CASE DIGEST: ARTHUR F. MENCHAVEZ v. MARLYN M. BERMUDEZ. (G.R. No. 185368; October 11, 2012).

FACTS: Petitioner Arthur Menchavez (Menchavez) and Marlyn Bermudez (Bermudez) entered into a loan agreement covering the amount of PhP500,000.00 with interest fixed at 5% per month or 60% per annum as evidenced by a promissory note executed by Bermudez.

Thereafter, Menchavez entered into a verbal compromise agreement with Bermudez regarding the delay in payment and the accumulated interest. Under the agreement, Bermudez would deliver eleven (11) postdated checks as payment. When Menchavez presented the checks for payment, eight (8) of these checks were dishonored for having been drawn against insufficient funds.

Thus, Menchavez filed a case for B.P. 22 before the MeTC. The MeTC acquitted Bermudez. The MeTC ruled that Bermudez had already paid the sum of PhP 925,000, or PhP 425,000 over the PhP 500,000 loan.

Menchavez appealed the civil aspect of the case to the RTC. The RTC partially granted the petition. On appeal, the RTC was reversed by the CA.

Hence, this petition. Menchavez argues that aside from the original loan agreement, Bermudez should also pay the amounts of the checks covered in the compromise agreement. He also avers that Bermudez voluntarily agreed to pay the 5% interest per month; hence, the same is valid.

ISSUES: Is the obligation based on the compromise agreement separate and independent from Bermudez’s original loan obligation?

Is the 5% per month stipulated interest valid?
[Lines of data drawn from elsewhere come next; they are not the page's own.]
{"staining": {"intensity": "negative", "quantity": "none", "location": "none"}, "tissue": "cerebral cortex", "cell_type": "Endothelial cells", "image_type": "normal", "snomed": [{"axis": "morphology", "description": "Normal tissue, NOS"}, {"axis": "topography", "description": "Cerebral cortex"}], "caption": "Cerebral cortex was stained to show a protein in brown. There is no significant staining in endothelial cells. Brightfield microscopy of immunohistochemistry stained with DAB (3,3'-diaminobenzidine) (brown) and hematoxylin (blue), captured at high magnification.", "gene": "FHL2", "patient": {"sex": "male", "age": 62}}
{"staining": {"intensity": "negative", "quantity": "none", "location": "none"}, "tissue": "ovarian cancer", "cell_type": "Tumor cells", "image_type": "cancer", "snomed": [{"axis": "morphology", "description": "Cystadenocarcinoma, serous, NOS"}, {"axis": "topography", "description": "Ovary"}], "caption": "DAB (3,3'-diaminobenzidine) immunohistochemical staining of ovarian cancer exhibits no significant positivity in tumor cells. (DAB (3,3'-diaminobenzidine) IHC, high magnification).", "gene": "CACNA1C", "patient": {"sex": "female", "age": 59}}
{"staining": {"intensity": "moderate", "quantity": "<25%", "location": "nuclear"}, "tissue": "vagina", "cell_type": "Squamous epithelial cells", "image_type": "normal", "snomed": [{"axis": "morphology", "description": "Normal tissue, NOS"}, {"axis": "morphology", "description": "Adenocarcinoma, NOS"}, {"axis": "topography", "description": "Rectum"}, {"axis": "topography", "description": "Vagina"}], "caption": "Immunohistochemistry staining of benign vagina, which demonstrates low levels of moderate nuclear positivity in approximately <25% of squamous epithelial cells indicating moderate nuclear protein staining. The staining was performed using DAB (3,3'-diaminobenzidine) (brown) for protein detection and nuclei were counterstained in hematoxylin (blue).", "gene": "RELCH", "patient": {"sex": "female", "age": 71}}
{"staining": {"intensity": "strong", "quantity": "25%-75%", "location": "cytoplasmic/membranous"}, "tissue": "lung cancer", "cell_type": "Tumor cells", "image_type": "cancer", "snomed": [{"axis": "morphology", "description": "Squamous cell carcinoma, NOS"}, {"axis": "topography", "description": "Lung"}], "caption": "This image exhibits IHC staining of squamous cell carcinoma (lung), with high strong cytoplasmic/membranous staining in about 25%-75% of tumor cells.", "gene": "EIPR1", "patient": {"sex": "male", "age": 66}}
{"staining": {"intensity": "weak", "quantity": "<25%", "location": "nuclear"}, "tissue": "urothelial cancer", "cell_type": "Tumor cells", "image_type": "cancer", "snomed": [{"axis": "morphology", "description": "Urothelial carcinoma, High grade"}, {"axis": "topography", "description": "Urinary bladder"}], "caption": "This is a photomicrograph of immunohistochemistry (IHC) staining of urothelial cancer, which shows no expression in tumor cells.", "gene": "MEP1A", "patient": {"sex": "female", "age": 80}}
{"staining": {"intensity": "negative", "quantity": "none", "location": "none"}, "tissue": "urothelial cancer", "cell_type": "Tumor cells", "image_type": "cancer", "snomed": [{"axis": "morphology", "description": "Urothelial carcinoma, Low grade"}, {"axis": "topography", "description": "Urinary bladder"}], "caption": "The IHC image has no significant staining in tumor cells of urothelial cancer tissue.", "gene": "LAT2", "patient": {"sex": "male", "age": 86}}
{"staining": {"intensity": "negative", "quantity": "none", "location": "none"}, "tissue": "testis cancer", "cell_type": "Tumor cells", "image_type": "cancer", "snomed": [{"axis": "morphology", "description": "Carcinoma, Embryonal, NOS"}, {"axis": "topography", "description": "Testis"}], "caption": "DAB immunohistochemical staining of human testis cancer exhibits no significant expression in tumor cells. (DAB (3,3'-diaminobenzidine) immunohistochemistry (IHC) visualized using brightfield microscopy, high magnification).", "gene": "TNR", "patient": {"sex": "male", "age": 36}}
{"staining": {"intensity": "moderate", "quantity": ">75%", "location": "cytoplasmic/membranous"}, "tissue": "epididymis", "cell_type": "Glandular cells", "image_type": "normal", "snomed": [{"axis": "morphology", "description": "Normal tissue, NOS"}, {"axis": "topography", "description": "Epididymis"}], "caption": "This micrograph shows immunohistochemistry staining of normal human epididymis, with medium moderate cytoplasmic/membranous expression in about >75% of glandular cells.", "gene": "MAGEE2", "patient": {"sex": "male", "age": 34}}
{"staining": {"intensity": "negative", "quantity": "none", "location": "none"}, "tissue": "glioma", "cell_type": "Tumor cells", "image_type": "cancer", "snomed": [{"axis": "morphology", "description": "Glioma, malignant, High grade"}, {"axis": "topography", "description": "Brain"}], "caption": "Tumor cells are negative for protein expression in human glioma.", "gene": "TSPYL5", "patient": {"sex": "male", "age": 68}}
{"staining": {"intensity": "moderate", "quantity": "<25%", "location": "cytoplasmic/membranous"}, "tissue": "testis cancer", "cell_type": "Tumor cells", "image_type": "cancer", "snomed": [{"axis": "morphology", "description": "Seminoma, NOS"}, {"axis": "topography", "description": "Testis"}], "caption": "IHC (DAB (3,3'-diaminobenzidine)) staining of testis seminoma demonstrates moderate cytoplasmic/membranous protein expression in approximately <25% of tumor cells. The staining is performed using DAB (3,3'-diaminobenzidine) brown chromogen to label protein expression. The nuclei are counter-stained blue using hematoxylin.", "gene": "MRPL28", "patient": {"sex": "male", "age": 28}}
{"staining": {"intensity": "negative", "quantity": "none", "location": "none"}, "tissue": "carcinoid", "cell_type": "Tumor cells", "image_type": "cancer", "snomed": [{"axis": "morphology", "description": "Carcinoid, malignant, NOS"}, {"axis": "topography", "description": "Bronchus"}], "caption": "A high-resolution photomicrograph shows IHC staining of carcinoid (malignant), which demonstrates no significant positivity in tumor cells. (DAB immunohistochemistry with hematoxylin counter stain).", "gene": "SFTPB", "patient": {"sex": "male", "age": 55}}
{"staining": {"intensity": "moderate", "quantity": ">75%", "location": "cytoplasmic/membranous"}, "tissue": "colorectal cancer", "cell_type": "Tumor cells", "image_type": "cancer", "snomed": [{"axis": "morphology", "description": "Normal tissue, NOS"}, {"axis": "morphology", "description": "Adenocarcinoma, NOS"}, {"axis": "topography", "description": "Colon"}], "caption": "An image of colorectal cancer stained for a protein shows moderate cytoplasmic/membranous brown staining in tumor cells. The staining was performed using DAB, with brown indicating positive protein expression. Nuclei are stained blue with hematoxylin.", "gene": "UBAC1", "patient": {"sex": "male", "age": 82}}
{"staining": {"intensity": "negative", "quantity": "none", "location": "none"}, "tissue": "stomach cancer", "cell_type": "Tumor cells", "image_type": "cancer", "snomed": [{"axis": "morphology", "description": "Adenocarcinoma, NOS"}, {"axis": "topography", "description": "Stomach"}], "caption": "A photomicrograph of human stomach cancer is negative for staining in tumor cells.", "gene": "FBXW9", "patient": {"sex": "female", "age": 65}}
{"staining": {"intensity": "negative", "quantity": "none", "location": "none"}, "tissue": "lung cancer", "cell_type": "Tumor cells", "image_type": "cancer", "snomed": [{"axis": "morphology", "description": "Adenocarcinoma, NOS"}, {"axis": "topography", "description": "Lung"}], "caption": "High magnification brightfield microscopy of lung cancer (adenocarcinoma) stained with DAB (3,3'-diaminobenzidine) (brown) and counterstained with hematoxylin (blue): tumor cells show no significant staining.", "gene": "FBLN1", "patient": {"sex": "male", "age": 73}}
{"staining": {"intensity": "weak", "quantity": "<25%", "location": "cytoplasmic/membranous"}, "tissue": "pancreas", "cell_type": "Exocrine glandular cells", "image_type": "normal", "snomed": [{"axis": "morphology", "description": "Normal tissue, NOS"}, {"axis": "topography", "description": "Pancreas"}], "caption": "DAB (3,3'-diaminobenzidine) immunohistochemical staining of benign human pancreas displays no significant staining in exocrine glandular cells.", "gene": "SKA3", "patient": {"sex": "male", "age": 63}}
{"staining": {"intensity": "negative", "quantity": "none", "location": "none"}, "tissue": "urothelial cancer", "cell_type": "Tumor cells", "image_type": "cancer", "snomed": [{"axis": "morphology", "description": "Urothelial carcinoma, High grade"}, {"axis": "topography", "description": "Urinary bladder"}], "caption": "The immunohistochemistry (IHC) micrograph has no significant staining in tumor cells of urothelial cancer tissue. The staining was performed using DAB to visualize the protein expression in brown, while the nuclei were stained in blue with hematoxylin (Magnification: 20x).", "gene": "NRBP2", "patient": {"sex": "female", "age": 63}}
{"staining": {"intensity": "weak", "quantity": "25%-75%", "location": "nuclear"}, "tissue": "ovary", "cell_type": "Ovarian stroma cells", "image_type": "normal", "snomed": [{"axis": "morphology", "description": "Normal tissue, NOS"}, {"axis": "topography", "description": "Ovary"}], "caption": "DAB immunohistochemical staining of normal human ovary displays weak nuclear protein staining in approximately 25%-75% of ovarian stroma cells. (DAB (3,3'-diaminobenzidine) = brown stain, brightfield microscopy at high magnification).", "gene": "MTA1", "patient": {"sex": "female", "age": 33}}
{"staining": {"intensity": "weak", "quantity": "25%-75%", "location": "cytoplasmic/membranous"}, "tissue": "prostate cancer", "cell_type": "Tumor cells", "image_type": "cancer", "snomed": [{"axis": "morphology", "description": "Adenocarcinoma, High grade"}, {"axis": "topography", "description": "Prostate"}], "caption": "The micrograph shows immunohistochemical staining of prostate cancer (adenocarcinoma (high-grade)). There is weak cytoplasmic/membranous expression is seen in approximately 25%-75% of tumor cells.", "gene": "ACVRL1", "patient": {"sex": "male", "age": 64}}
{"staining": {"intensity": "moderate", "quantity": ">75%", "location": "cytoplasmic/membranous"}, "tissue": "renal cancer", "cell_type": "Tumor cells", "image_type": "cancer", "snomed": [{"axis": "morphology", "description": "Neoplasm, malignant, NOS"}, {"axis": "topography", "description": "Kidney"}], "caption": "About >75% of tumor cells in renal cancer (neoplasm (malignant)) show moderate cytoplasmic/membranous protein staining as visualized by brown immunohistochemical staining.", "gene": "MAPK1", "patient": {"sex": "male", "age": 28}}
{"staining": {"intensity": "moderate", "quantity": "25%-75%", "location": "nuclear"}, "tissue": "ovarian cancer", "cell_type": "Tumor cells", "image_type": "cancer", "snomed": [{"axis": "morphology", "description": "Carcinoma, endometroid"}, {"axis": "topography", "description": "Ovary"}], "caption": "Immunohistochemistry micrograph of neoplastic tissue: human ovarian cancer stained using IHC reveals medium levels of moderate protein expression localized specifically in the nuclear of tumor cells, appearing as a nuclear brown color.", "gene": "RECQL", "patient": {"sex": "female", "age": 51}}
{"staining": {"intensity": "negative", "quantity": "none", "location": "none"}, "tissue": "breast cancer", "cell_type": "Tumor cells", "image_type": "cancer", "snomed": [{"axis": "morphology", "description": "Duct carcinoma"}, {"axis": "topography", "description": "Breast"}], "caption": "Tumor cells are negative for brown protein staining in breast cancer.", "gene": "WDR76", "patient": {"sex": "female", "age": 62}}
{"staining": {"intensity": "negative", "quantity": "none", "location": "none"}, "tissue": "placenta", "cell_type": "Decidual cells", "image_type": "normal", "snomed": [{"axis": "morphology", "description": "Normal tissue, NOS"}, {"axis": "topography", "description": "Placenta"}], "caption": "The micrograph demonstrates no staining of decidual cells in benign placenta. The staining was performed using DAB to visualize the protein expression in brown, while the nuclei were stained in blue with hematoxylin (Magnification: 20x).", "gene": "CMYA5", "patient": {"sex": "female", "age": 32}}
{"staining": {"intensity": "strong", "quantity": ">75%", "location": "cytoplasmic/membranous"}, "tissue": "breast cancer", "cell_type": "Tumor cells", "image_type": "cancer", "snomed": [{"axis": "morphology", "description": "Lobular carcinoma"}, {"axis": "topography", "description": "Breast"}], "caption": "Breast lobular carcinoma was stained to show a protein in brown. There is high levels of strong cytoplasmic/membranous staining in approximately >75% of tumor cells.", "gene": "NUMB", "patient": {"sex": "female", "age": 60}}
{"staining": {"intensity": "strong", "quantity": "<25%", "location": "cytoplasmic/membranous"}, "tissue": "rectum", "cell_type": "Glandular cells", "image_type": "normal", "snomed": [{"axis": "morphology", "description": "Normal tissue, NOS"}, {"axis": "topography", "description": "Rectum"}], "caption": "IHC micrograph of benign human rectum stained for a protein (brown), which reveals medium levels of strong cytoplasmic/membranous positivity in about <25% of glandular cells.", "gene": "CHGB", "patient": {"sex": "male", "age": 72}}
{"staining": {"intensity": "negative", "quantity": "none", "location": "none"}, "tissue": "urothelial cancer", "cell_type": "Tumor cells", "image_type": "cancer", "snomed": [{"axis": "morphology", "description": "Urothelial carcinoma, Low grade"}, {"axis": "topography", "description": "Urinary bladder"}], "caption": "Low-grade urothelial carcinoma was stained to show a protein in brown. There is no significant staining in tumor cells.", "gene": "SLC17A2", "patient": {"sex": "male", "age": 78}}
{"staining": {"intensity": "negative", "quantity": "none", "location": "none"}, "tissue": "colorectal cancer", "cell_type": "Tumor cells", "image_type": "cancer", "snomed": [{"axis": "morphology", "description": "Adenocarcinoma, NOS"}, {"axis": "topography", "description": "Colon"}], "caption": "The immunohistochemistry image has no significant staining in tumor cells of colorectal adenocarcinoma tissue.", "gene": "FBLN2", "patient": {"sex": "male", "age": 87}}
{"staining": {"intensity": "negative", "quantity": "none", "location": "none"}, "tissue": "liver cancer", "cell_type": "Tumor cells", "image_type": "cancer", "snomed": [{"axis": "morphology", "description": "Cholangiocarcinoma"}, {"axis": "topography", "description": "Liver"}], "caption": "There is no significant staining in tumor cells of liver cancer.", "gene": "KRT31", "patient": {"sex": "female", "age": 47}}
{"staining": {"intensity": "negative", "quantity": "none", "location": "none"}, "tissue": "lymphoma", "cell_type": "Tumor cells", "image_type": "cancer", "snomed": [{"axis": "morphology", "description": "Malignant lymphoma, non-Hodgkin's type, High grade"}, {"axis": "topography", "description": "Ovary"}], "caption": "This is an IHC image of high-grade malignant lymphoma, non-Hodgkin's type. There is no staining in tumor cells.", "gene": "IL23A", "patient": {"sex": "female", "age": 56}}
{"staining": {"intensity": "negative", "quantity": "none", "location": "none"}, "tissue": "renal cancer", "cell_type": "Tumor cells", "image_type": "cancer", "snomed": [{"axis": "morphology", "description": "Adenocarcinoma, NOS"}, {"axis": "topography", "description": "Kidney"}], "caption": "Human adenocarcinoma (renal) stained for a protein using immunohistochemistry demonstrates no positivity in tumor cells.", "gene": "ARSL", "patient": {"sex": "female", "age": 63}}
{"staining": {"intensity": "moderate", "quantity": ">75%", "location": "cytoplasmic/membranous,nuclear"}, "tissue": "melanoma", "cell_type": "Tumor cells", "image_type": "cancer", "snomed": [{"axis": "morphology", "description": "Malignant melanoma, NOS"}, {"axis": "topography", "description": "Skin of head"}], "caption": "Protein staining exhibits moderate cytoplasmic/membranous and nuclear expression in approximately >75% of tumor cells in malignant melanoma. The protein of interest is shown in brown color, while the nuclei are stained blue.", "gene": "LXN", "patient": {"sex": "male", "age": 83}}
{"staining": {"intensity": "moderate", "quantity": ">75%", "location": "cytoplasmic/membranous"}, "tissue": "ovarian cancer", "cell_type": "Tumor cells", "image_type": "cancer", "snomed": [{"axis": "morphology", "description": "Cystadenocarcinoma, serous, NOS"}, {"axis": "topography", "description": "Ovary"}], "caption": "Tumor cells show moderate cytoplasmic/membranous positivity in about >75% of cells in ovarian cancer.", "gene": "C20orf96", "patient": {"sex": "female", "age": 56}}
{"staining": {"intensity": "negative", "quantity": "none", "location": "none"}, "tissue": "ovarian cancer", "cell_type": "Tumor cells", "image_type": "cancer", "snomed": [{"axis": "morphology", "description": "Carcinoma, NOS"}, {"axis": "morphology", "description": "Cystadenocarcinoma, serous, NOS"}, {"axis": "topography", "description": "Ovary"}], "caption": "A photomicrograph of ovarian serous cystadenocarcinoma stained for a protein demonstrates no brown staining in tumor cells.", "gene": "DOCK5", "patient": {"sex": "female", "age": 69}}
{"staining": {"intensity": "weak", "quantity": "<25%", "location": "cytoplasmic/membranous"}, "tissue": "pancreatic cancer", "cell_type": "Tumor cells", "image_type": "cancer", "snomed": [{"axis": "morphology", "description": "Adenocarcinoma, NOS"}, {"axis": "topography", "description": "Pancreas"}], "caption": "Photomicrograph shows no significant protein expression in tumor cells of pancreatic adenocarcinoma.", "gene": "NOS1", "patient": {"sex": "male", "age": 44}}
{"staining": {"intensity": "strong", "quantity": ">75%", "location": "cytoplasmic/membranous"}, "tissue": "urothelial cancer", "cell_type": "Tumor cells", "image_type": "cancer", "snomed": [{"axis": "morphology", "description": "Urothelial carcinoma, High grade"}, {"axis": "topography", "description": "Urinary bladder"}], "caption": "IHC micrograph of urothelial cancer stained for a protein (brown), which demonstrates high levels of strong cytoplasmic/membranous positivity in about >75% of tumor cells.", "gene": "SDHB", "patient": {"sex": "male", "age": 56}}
HELD: FIRST ISSUE: It is beyond cavil that if a party fails or refuses to abide by a compromise agreement, the other party may either enforce the compromise or regard it as rescinded and insist upon his original demand. To allow petitioner to recover under the terms of the compromise agreement and to further seek enforcement of the original loan transaction would constitute unjust enrichment. The compromise agreement was entered into precisely to extinguish the obligation under the loan transaction, not to create two sources of obligation for respondent. There is unjust enrichment under Article 22 of the Civil Code when (1) a person is unjustly benefited; and (2) such benefit is derived at the expense of or with damages to another.SECOND ISSUE: The 60% per annum interest rate cannot be countenanced.Castro v. Tan is instructive. The Court, in said case, tagged the 5% monthly interest rate agreed upon as “excessive, iniquitous, unconscionable and exorbitant, contrary to morals, and the law.”

Parties may be free to contract and stipulates as they see fit, but that is not an absolute freedom. Art. 1306 of the Civil Code provides. "The contracting parties may establish such stipulations, clauses, terms and conditions as they may deem convenient, provided they are not contrary to law, morals, good customs, public order, or public policy." While petitioner harps on the voluntariness with which the parties agreed upon the 5% per month interest rate, voluntariness does not make the stipulation on interest valid. The 5% per month, or 60% per annum, rate of interest is, indeed, iniquitous, and must be struck down. DENIED.